─── Information shown ───

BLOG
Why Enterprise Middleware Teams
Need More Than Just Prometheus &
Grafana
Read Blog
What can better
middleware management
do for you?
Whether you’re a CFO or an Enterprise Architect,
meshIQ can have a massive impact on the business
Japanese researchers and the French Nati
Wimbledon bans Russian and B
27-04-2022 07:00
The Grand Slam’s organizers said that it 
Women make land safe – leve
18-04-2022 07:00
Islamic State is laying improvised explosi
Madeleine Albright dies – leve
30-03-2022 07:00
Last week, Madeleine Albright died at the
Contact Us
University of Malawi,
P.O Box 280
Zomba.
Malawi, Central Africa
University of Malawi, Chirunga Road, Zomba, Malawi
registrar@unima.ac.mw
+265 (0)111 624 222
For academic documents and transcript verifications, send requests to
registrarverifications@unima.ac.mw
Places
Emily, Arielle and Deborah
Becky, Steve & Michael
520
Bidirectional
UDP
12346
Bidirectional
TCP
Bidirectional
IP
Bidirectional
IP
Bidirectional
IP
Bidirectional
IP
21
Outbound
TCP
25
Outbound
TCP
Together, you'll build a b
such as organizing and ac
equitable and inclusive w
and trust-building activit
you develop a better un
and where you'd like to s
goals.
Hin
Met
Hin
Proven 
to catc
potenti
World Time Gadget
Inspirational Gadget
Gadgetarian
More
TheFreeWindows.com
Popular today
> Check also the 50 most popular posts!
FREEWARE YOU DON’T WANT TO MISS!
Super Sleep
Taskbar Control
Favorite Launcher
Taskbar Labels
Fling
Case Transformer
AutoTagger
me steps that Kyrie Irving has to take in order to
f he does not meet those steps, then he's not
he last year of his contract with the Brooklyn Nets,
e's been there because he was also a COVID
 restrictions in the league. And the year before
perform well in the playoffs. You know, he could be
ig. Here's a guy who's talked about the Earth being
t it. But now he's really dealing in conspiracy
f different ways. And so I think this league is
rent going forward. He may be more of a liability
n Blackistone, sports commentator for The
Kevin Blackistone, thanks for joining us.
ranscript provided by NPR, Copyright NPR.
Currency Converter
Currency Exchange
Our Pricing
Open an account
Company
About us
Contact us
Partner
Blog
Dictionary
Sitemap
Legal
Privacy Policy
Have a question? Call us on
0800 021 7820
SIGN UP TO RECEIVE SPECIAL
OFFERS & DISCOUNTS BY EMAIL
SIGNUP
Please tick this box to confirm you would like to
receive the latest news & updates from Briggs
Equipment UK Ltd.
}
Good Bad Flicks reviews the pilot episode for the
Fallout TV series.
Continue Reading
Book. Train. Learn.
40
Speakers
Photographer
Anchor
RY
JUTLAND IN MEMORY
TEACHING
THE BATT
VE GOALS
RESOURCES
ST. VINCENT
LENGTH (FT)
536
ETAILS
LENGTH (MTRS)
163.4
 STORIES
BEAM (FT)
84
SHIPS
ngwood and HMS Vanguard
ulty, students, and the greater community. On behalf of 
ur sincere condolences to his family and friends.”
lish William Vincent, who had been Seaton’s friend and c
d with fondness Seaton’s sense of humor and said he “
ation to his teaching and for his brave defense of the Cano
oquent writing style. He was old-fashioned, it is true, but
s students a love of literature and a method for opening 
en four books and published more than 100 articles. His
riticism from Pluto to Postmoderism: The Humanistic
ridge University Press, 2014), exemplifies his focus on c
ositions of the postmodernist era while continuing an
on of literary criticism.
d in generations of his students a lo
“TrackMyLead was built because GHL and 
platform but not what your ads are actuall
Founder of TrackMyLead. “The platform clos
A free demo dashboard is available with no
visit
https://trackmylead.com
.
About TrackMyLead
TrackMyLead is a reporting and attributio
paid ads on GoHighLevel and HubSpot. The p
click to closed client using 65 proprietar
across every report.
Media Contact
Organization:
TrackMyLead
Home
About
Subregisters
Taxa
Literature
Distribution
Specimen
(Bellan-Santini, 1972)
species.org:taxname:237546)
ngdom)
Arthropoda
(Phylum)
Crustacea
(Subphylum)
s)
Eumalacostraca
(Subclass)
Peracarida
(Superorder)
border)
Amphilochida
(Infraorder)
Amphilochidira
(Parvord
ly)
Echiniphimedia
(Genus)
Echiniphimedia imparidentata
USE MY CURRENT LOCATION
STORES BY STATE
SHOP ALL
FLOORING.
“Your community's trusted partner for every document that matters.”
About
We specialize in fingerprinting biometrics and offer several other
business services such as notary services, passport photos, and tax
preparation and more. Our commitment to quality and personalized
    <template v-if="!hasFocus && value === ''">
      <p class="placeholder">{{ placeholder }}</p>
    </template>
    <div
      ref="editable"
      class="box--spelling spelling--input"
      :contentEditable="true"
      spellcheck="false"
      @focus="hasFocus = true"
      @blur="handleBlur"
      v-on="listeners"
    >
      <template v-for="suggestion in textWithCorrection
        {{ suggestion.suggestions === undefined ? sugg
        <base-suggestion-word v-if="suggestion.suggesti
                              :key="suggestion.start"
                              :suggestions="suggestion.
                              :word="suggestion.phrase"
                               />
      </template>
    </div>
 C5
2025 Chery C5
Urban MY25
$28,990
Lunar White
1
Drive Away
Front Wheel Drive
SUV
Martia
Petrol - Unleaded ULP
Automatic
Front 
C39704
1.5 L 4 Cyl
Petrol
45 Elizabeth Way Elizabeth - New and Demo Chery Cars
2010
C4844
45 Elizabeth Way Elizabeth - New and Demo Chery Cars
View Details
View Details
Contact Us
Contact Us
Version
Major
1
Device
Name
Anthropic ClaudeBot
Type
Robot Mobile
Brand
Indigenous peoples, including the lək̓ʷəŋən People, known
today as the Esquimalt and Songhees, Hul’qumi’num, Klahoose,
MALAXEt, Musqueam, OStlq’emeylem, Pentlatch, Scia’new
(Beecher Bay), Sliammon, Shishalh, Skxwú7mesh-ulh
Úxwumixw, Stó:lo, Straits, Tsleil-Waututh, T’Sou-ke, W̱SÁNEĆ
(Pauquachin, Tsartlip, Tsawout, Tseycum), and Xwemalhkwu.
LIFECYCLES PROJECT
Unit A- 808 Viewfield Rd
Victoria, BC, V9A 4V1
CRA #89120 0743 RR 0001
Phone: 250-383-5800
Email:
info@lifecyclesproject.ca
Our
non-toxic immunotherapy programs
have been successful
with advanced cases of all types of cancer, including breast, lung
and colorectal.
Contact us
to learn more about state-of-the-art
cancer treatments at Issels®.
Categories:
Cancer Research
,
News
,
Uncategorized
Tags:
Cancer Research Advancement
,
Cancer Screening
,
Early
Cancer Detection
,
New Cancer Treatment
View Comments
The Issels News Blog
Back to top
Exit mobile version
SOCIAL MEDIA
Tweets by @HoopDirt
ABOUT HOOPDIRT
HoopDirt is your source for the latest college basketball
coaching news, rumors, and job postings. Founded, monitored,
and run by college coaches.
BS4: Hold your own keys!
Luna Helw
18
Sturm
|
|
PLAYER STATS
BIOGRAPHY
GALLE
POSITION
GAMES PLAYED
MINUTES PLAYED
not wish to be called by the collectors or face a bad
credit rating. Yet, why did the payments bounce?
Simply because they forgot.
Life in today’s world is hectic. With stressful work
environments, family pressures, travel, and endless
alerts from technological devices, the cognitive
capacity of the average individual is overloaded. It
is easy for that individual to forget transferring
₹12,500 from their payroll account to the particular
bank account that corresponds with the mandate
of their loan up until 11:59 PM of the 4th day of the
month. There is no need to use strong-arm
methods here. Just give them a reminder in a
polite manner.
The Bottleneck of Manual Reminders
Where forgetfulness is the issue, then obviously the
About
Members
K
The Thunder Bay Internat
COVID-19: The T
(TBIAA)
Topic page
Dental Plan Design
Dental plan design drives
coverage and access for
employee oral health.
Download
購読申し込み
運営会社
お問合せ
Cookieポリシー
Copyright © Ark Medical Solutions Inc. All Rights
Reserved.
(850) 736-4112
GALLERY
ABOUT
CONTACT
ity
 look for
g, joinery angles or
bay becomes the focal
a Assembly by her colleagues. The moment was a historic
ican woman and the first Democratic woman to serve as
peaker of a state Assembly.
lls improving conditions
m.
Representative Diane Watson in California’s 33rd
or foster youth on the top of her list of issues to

───

*Work task:* Filter the lines above down to those containing the word "then", and copy each matching line. Case counts.

*Reply to the exercise:*
f he does not meet those steps, then he's not
Where forgetfulness is the issue, then obviously the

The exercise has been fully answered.